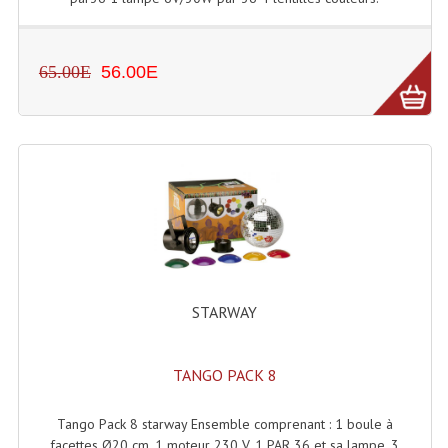
65.00E
56.00E
STARWAY
TANGO PACK 8
Tango Pack 8 starway Ensemble comprenant : 1 boule à
facettes Ø20 cm, 1 moteur 230 V, 1 PAR 36 et sa lampe, 3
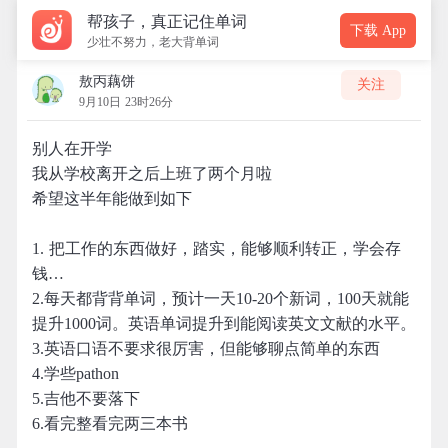
帮孩子，真正记住单词
下载 App
少壮不努力，老大背单词
敖丙藕饼
关注
9月10日 23时26分
别人在开学
我从学校离开之后上班了两个月啦
希望这半年能做到如下
1. 把工作的东西做好，踏实，能够顺利转正，学会存
钱…
2.每天都背背单词，预计一天10-20个新词，100天就能
提升1000词。英语单词提升到能阅读英文文献的水平。
3.英语口语不要求很厉害，但能够聊点简单的东西
4.学些pathon
5.吉他不要落下
6.看完整看完两三本书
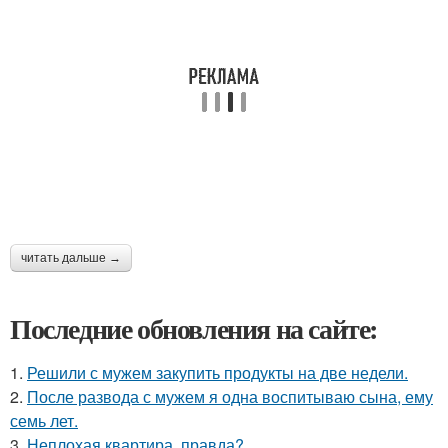
читать дальше →
Последние обновления на сайте:
1.
Решили с мужем закупить продукты на две недели.
2.
После развода с мужем я одна воспитываю сына, ему
семь лет.
3.
Неплохая квартира, правда?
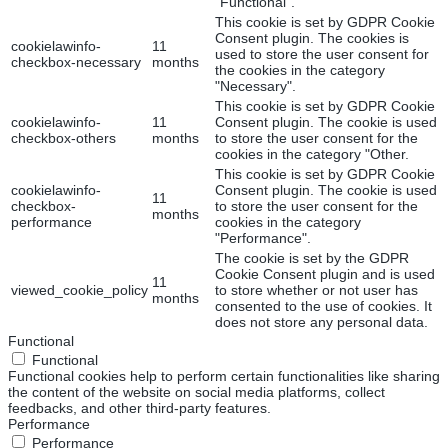
"Functional".
This cookie is set by GDPR Cookie
Consent plugin. The cookies is
cookielawinfo-
11
used to store the user consent for
checkbox-necessary
months
the cookies in the category
"Necessary".
This cookie is set by GDPR Cookie
cookielawinfo-
11
Consent plugin. The cookie is used
checkbox-others
months
to store the user consent for the
cookies in the category "Other.
This cookie is set by GDPR Cookie
cookielawinfo-
Consent plugin. The cookie is used
11
checkbox-
to store the user consent for the
months
performance
cookies in the category
"Performance".
The cookie is set by the GDPR
Cookie Consent plugin and is used
11
viewed_cookie_policy
to store whether or not user has
months
consented to the use of cookies. It
does not store any personal data.
Functional
Functional
Functional cookies help to perform certain functionalities like sharing
the content of the website on social media platforms, collect
feedbacks, and other third-party features.
Performance
Performance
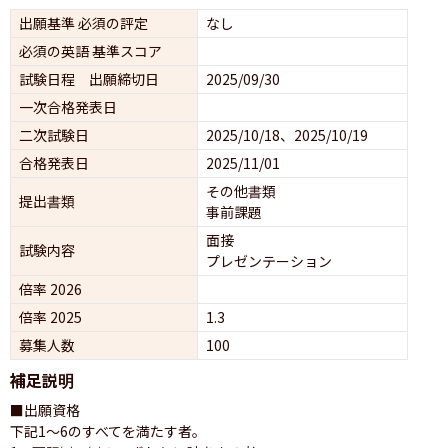
出願基準 必須の評定
なし
必須の英語 基準スコア
試験日程 出願締切日
2025/09/30
一次合格発表日
二次試験日
2025/10/18、2025/10/19
合格発表日
2025/11/01
その他書類
提出書類
事前課題
面接 
試験内容
プレゼンテーション 
倍率 2026
倍率 2025
1.3
募集人数
100
補足説明
■出願資格

下記1〜6のすべてを満たす者。
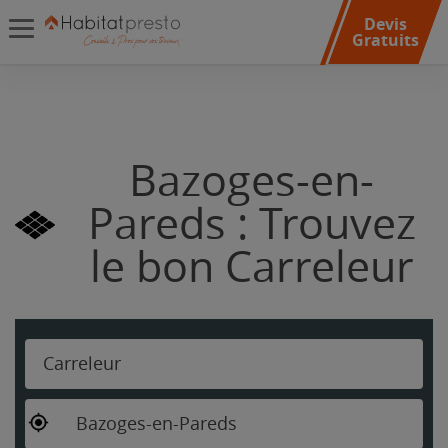
Devis
Gratuits
Bazoges-en-
Pareds : Trouvez
le bon Carreleur
Carreleur
Bazoges-en-Pareds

**What to do**
Reproduce the text of the material from the line containing "下記1〜6のすべてを満たす者。" through the end of the material, including both ends, and omit the pictures.

**Solution to the exercise**
下記1〜6のすべてを満たす者。
Devis
Gratuits
Bazoges-en-
Pareds : Trouvez
le bon Carreleur
Carreleur
Bazoges-en-Pareds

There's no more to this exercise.